TASK INSTRUCTIONS:
1. In the NFC authentication text, rewrite the paragraph beginning "As we mentioned, our authentication scheme" as a shorter bulleted list that keeps its main facts.
2. Using the NFC authentication text, decide whether each statement agrees with it, answering yes or no and quoting the words that decide it: (a) The NFC POS log-in phase code occupies lines 82 to 89. (b) The (endAPparam) event of the AuC is set at line 157. (c) Section 4 presents a comparison of security features with other related schemes.
3. Transcribe the portion of the NFC authentication text that opens with the words containing "Figure 13: The" and closes with "the formal verification.".

Fig. 11 shows the code of the NFC POS, called the processNFCPOS process. The first part of the process represents the code of the NFC POS log-in phase (lines 82 to 89), while the second part represents the code of the authentication phase on the NFC POS side (line 90 to 113). The (StartAPparam) event of AuC is set at line 85, and the (endPAparam) and (endPMparam) events of the NFC POS are set at line 112 and line 113, respectively. The analysis queries code of the of session key secrecy (Sk) through the publicchPM and publicchPA is set at line 115 and 116. Fig. 12 shows the code of the AuC, called the processAuC process. This process represents the authentication phase in the NFC POS side (lines 118 to 147). The (StartPAparam) event of NFC POS is set at line 157, and the (endAPparam) event of the AuC is set at line 184. The analysis query code of the of session key secrecy of (EKi) through the publicch2 is set at line 185.

Figure 11: The NFC POS code

Figure 12: The AuC code

As we mentioned, our authentication scheme is emulated as the concurrent execution of the processNFCMobile, processNFCPOS, and processAuC. Fig. 13 shows the code of the main process used to execute the parallel processes. The code in the first part represents the registration phases for either the NFC POS or NFC mobile (lines 151 to 168), wherein all the relevant parameters used to emulate the registration phase are initiated, while the second part of the code is used to Launch an unbounded number of sessions between the processes.

Figure 13: The main process code

Fig. 14. Illustrates the results of our verification code, wherein the first four results demonstrate that the attacker has not been traced as resetting the sec1, sec2, sec3, and sec4. Hence, the session key sk is secure against the various attacks that are emulated by the ProVerif tool, while the rest the four results show that the eight events have been executed in stable orders. Hence, mutual authentication is achieved between all the participants and our proposed scheme is secure according to the formal verification.

Figure 14: ProVerif output results

4  Informal Security Verification Analysis

In this section, we discuss the security of the proposed authentication scheme through the achievement of security services. Besides this, the informal analysis is demonstrated to show how our proposed authentication scheme can prevent the related attacks types. Finally, the security features comparison of our proposed authentication scheme with other related schemes is presented.

4.1 Security Services Achievements

The Proposed Scheme Supports Full Mutual Authentication.

ENTRIES:
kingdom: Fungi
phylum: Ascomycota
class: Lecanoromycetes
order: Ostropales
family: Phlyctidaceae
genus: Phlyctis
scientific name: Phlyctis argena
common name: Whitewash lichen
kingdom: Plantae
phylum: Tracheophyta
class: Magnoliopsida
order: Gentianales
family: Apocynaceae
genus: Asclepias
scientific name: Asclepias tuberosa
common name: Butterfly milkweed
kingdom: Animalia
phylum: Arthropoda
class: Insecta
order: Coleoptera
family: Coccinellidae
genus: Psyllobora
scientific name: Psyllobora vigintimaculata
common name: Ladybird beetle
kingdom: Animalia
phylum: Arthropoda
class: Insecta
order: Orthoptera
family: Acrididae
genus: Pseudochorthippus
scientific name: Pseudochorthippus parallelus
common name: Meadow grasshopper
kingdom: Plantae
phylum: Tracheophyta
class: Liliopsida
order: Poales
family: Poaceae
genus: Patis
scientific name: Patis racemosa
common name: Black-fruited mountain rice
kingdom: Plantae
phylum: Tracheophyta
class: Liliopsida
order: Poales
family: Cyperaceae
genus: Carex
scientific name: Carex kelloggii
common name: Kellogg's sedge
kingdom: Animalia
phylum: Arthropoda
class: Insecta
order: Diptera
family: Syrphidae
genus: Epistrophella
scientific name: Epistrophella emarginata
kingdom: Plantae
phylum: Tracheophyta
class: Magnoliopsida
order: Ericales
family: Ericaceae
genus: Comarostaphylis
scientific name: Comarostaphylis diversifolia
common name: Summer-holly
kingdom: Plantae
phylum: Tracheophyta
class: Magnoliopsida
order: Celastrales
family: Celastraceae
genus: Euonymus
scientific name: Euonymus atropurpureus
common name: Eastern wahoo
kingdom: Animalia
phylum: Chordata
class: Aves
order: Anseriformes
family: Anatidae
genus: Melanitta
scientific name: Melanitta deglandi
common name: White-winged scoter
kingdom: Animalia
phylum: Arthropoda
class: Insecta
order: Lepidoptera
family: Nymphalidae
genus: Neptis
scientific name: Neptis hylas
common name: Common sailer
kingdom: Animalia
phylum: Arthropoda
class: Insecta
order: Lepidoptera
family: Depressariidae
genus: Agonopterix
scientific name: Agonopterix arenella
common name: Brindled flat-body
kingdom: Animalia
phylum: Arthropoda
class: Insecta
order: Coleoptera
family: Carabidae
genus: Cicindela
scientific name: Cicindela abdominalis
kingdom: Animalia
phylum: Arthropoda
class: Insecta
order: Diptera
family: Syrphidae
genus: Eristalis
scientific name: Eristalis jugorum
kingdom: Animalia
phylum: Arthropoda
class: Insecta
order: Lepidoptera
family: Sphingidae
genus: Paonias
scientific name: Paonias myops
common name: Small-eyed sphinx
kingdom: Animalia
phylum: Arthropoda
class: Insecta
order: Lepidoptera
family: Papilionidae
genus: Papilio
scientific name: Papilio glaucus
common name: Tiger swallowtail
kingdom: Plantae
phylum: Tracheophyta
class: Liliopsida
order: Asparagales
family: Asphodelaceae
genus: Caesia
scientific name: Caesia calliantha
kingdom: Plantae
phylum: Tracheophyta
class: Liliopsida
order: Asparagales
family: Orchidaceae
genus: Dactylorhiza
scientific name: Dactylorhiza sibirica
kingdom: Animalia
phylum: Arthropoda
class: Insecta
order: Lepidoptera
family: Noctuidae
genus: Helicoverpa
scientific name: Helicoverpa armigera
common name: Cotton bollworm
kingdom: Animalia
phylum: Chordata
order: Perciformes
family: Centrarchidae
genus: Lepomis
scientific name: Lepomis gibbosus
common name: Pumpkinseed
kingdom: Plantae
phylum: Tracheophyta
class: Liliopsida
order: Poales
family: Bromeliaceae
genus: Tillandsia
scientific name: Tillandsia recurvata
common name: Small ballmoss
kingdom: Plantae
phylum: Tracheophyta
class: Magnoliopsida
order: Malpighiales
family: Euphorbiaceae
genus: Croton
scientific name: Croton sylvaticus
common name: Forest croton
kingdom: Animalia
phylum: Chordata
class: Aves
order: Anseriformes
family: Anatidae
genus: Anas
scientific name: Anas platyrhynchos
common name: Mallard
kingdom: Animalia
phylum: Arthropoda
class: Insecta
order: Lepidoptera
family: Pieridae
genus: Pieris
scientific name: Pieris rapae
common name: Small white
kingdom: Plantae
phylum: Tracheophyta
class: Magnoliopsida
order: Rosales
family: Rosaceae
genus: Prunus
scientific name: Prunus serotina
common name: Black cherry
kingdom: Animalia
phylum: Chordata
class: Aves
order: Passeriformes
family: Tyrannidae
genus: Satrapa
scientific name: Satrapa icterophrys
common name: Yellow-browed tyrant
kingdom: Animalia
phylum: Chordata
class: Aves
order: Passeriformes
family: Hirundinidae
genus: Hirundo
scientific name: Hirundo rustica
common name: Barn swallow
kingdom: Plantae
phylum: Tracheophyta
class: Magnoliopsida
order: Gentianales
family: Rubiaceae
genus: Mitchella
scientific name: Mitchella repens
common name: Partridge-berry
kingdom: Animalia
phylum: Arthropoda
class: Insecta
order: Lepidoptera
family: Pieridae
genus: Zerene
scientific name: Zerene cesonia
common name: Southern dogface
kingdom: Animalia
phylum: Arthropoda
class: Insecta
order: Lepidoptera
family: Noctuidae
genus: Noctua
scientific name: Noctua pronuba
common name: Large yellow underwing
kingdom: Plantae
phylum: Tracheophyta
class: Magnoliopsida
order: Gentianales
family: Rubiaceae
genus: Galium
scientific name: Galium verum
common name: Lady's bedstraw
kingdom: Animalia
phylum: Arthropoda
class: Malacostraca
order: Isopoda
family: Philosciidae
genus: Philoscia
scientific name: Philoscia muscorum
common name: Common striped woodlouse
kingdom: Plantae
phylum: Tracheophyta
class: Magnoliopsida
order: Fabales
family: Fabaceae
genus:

WRITTEN RESPONSES:
1.
- The authentication scheme is emulated as the concurrent execution of processNFCMobile, processNFCPOS and processAuC.
- Fig. 13 shows the main process code that runs these processes in parallel.
- First part (lines 151 to 168): the registration phases for either the NFC POS or the NFC mobile, where all parameters used to emulate registration are initiated.
- Second part: launches an unbounded number of sessions between the processes.

2.
(a) Yes: "the code of the NFC POS log-in phase (lines 82 to 89)"
(b) No: "the (endAPparam) event of the AuC is set at line 184"
(c) Yes: "Finally, the security features comparison of our proposed authentication scheme with other related schemes is presented."

3.
Figure 13: The main process code

Fig. 14. Illustrates the results of our verification code, wherein the first four results demonstrate that the attacker has not been traced as resetting the sec1, sec2, sec3, and sec4. Hence, the session key sk is secure against the various attacks that are emulated by the ProVerif tool, while the rest the four results show that the eight events have been executed in stable orders. Hence, mutual authentication is achieved between all the participants and our proposed scheme is secure according to the formal verification.